◆ Aim of the task ◆
Among the entries below, find every line that has "suất" and pull it out.

◆ Source information ◆
☆ ☆ ☆ ☆ ☆ ☆ ☆

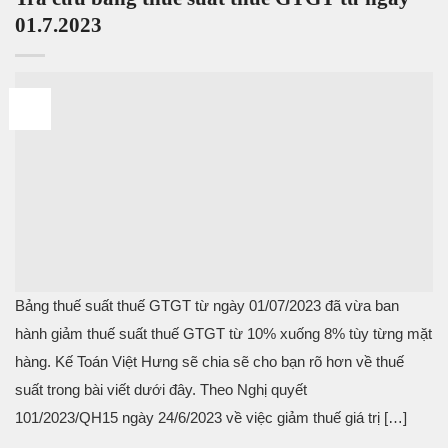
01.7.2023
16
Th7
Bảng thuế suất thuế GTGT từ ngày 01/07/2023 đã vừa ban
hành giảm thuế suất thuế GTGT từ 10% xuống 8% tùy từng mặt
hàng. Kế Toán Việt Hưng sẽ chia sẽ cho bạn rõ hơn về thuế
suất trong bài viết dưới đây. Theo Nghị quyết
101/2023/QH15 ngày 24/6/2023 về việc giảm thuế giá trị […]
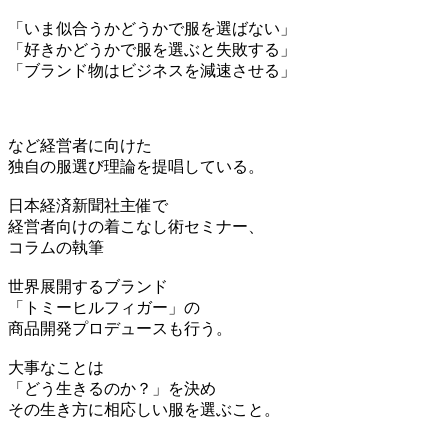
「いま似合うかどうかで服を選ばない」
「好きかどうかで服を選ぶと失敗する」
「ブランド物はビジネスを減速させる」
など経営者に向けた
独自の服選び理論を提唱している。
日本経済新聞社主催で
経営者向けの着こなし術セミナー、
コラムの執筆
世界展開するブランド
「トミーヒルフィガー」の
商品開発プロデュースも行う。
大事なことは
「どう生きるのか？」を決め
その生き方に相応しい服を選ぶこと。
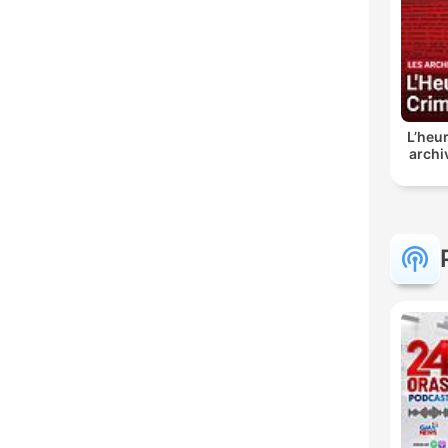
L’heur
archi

☆ ☆ ☆ ☆ ☆ ☆ ☆

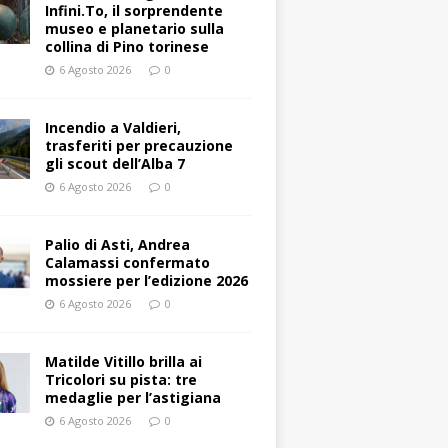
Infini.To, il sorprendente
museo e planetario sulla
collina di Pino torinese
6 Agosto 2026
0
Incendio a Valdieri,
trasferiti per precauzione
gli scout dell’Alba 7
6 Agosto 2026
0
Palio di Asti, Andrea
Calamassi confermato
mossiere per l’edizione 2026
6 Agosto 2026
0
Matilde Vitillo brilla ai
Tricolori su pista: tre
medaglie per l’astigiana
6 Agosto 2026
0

☆ ☆ ☆ ☆ ☆ ☆ ☆

◆ Response area ◆
Bảng thuế suất thuế GTGT từ ngày 01/07/2023 đã vừa ban
hành giảm thuế suất thuế GTGT từ 10% xuống 8% tùy từng mặt
suất trong bài viết dưới đây. Theo Nghị quyết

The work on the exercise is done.